Tuesday 28 December 2010

River Roach - Small Stream Adventures - Disciples of Rutilus - Part 1

You may have noticed that we've had a record breaking month? Yep, it's official - December 2010 was not only the dryest month for nets, but also the slackest month for lines since records began...


The period since mid November has certainly been the coldest experienced in the half century I've lived and with the months of January and February, the traditionally cold part of the English winter, still to come it may well turn out to be the coldest Winter since the days of Dickens. It all makes for lovely pictures of frozen canal, lakes and rivers, haw frost laden trees, romantic mist filled valleys and the like, but for seasonal fishy pics it has been a national disaster.

With this dearth of fishing news uppermost in mind, Danny and I set out early on Christmas Eve morning for a crack at some roach he'd lately come across about a mile and a half downstream from my normal haunts. It turned out that I'd fished the spot before, had had a single roach on that occasion but had not returned in the meantime as I'd my work more than cut out with my local fish.

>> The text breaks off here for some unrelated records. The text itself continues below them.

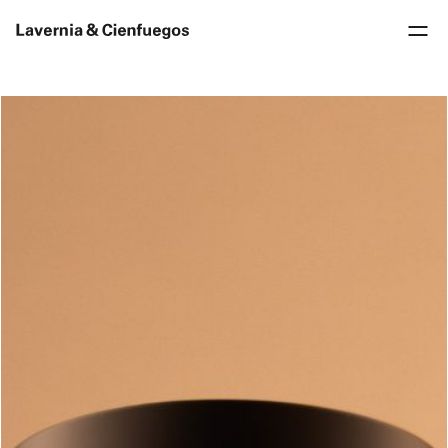
We work in three main areas: corporate identity,
product design, and packaging design. Focusing on
these three disciplines keeps us observant,
creative, and full of fresh ideas. Transferring
concepts and experience from one field to another
serves as a constant source of inspiration for
innovation.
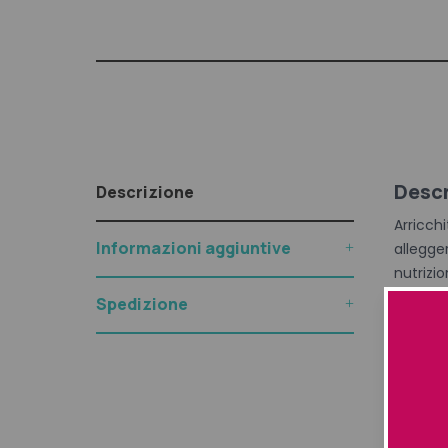
Descr
Descrizione
Arricchi
Informazioni aggiuntive
allegge
nutrizi
Spedizione
Benefic
I capell
97,7% ri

The stream was on its bones. All the available water in the river's catchment temporarily locked up in the frozen ground and snow. It was also too clear for comfort, the river bed visible in all but the deepest places, and these holes and gullies where all the roach would be stacked up, were few and far between.

Danny fished his new found hotspot while I went back to the innocuous looking peg where I'd had that roach. Here the water was two feet deep (one of the deepest swims!) with the bright white bait bread bait only just disappearing from view as it fluttered to the bottom, however, I knew that there'd be fish around and sure enough I got bites straight away but only little tap taps on the quiver tip that after an hour or more I'd had enough of believing that they were caused by either very small fish, minnows perhaps, or from most disinterested roach.


Danny kneels at the altar of roach...

Danny had fared no better and at half time our total was just one lost chublet to Danny's rod and zip to mine. We met up, deciding to head upstream into unexplored territory where I soon found what I was really after - a nice dark (2ft plus...) run of water ambling along beneath some over-hanging branches. This is precisely the sort of swim that I have learned to be the favourite holt of the stream's roach - looking like no kind of swim at all, really - the sort of place that most anglers would digregard in search of a pool on a corner with a rubbish raft to fish to, but to my eye these are the swims that simply scream "Roach!"

The rod tip was rattling as soon as the bait hit bottom and these were certainly roach bites. Sure enough the first fish came along within fifteen minutes, which is good going in broad daylight, but it was probably the smallest roach I'd ever caught from this watercourse at just two ounces. A little later I had a better fish but still only a six ouncer...



We ended the session at half eleven without having had much success, it has to said. We were both looking for the target fish of a pound or so that would prove the existence of a shoal worth pursuing along this hitherto untried stretch, but didn't find it. Nevertheless, I have an inkling that there will be larger fish than those caught today living down there in the gloom at the bottom of the run beneath the branches and that a late evening session when there's a little more water running through should trip one or two of them up.

We'll see...

1 comment:

  1. Hi Jeff, a great read with some cracking Roach thrown in for good measure, quality stuff. Congrats on making the Angling times this week too! Happy new year!